ZOO

This is London Calling

couverture de l'album This is London Calling

Éditeur : Glénat BD

Dessin : Alex MachAuteur :

Collection : 24x32

Prix : 26.00€

  • ZOO
    note Zoo4.0

    Scénario

    3.5

    Dessin

    4.5
  • Lecteurs
    note lecteurs
    0 critique

La critique ZOO sur l'album This is London Calling

Entre cirque, aviation et Seconde Guerre mondiale, Louise va devoir prendre son destin en main. Caryl Férey et Alex Mach livrent un récit d’aventure efficace, généreux et spectaculaire.

Louise n’est pas vraiment du genre à attendre qu’on lui dise ce qu’elle peut faire. Orpheline de mère et élevée dans le cirque de son père, elle rêve, en 1936, de devenir aviatrice. Son modèle ? Jean Mermoz. Rien que ça. Le problème, c’est que les rêves coûtent cher et que le cirque familial peine déjà à joindre les deux bouts. Pas question donc de multiplier les heures de vol.

Qu’à cela ne tienne : Louise apprend la mécanique chez un garagiste. Elle grimpe également au trapèze, porte les cheveux courts, s’habille en pantalons et n’hésite pas à affronter au bras de fer les gros bras qui auraient la mauvaise idée de la sous-estimer. Bref, Louise n’a pas attendu le XXIe siècle pour envoyer valser les clichés sur les femmes.

Extrait de This is London Calling

Extrait de This is London Calling © Glénat, 2026

Pendant ce temps, en Angleterre, Matt et Jeff, deux amis, s’affrontent sur la Tamise sous les couleurs respectives d’Oxford et de Cambridge.

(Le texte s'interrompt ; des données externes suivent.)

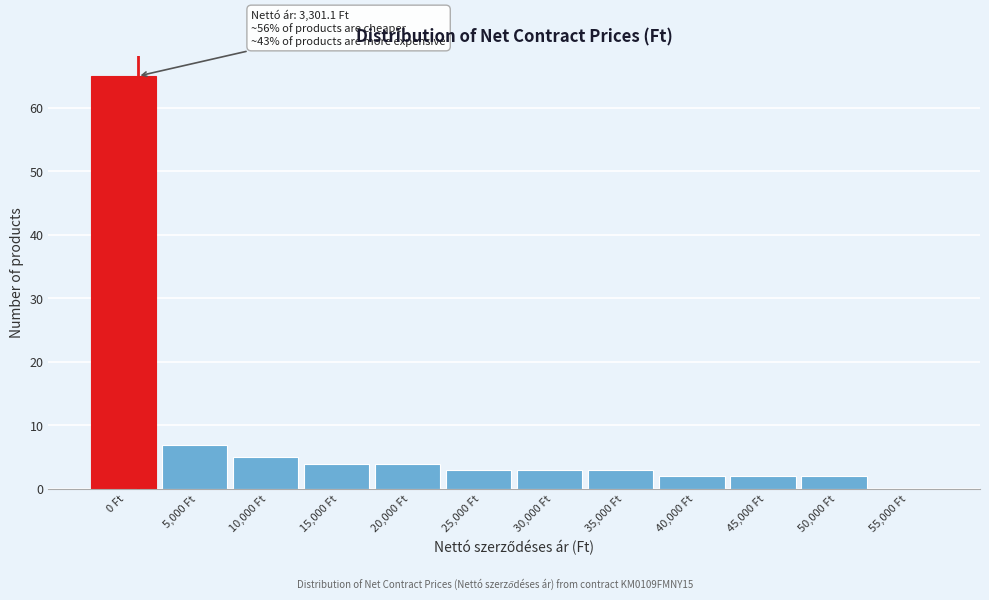

Reading left to right, extract all data points from this chart.

0 Ft=65	5,000 Ft=7	10,000 Ft=5	15,000 Ft=4	20,000 Ft=4	25,000 Ft=3	30,000 Ft=3	35,000 Ft=3	40,000 Ft=2	45,000 Ft=2	50,000 Ft=2	55,000 Ft=0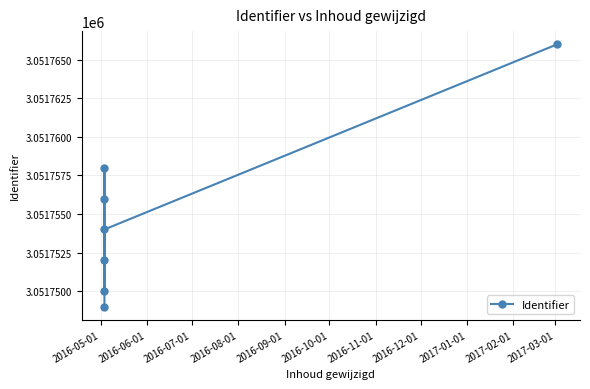

What is the value of the 5th point from the left?

3051750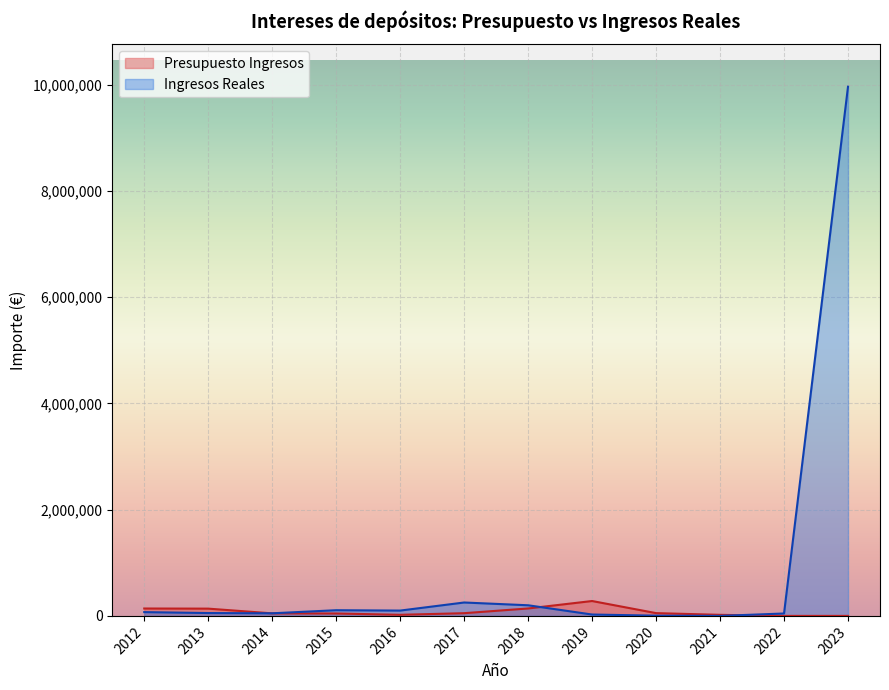

What is the difference between the Presupuesto Ingresos values at 2016 and 2019?

259560.0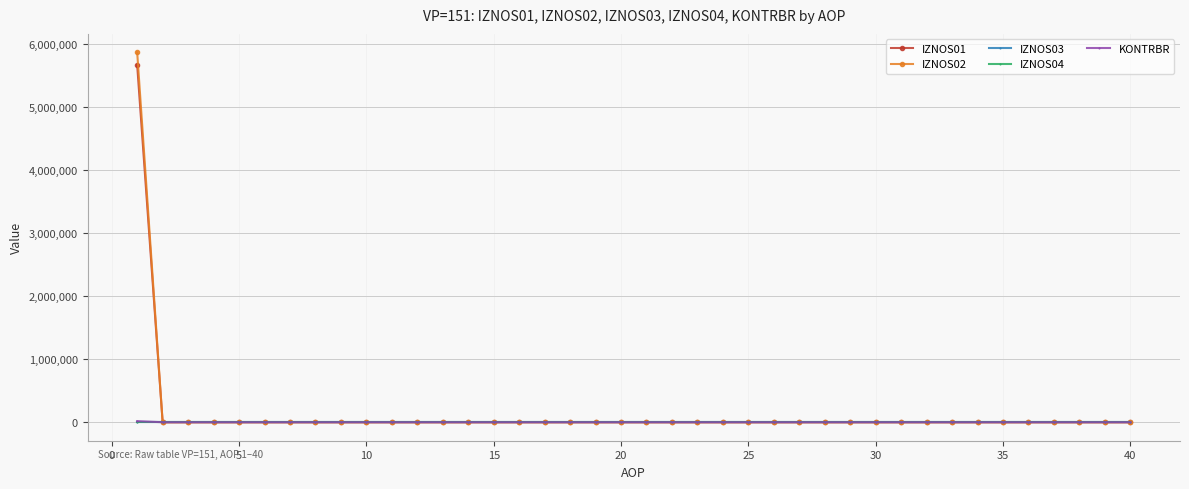

Is this an area chart (filled region under the line)?

No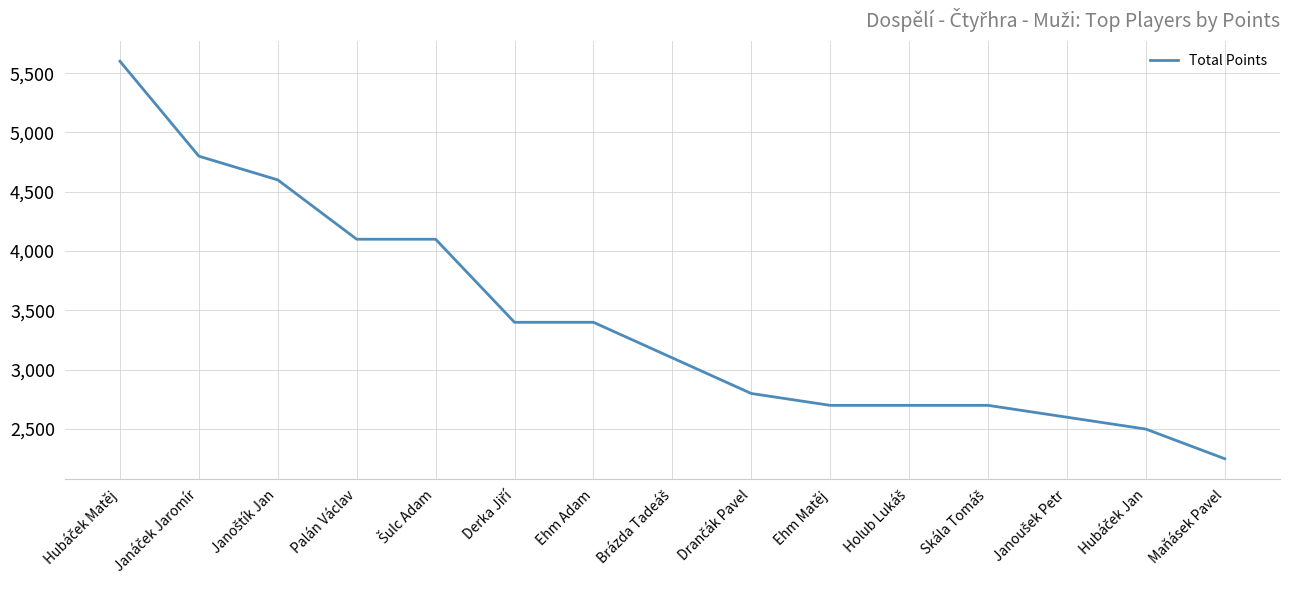

Is it true that the value at Ehm Adam is 1556?

False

Amelia, leur amie et camarade d’études, complète ce trio qui prendra une tout autre dimension lorsque la guerre viendra bouleverser leurs existences.

Car évidemment, la guerre finit par arriver. Louise doit fuir lorsque son père choisit de rester jusqu’au bout auprès de ses animaux. Direction l’Angleterre et les troupes du Général de Gaulle. Son objectif n’a pas changé : elle veut voler, combattre et défendre son pays. Pour y parvenir, elle devra cependant se faire passer pour un homme.

Sur le papier, This Is London Calling coche beaucoup de cases du grand récit d’aventure historique : guerre, avions, héros, amour, vengeance et identité secrète. Caryl Férey ne cherche d’ailleurs pas à réinventer le genre. Le début est même franchement classique, avec des personnages et des situations qui semblent tout droit sortis d’un film d’aventure des années 1940.

Mais le scénariste sait progressivement injecter une certaine modernité dans cette histoire très codifiée. Ses personnages ont des comportements et des préoccupations contemporains, à commencer par Louise, dont l’énergie empêche le récit de sombrer dans le simple exercice de style rétro. Le mélange est parfois un peu artificiel et quelques longueurs se font sentir, mais l’ensemble reste suffisamment efficace pour se lire d’une traite.

Habitué aux territoires sombres du polar, Caryl Férey explore ici un registre différent. Après Sangoma et Islander, réalisés avec Corentin Rouge, respectivement polar et récit d’anticipation, il signe avec Alex Mach un album plus classique dans sa construction, sans renoncer à ce qui fait la force de son écriture : des personnages déterminés et des destins chahutés.

Extrait de This is London Calling

Extrait de This is London Calling © Glénat, 2026

Aux dessins, Alex Mach fait le boulot — et plutôt bien. Celui qui avait signé l’excellent diptyque Féroce adapte légèrement son trait pour l’occasion. Un peu moins réaliste, celui-ci évoque davantage le cinéma d’aventure des années 1940-1950. Les décors sont riches, les cases fouillées et les avions bénéficient d’un soin particulier. Son trait énergique donne du mouvement aux scènes aériennes et aux séquences d’action.

Son travail sur Louise est également convaincant. Son allure androgyne et son identité clandestine offrent au dessinateur un personnage particulièrement intéressant à mettre en scène. Entre acrobaties, mécanique, combats et missions aériennes, l’héroïne impose rapidement sa présence.

Alors oui, This Is London Calling ne révolutionne pas le récit de guerre et en reprend même beaucoup de codes. Mais Férey et Mach assument le plaisir du grand spectacle : une héroïne qui refuse de rester à sa place, des avions, de l’action, de la romance et une bonne dose de vengeance.

Peut-être pas le récit de guerre le plus original de l’année, mais un solide album d’aventure, généreux et efficace. Et parfois, ça fait simplement du bien.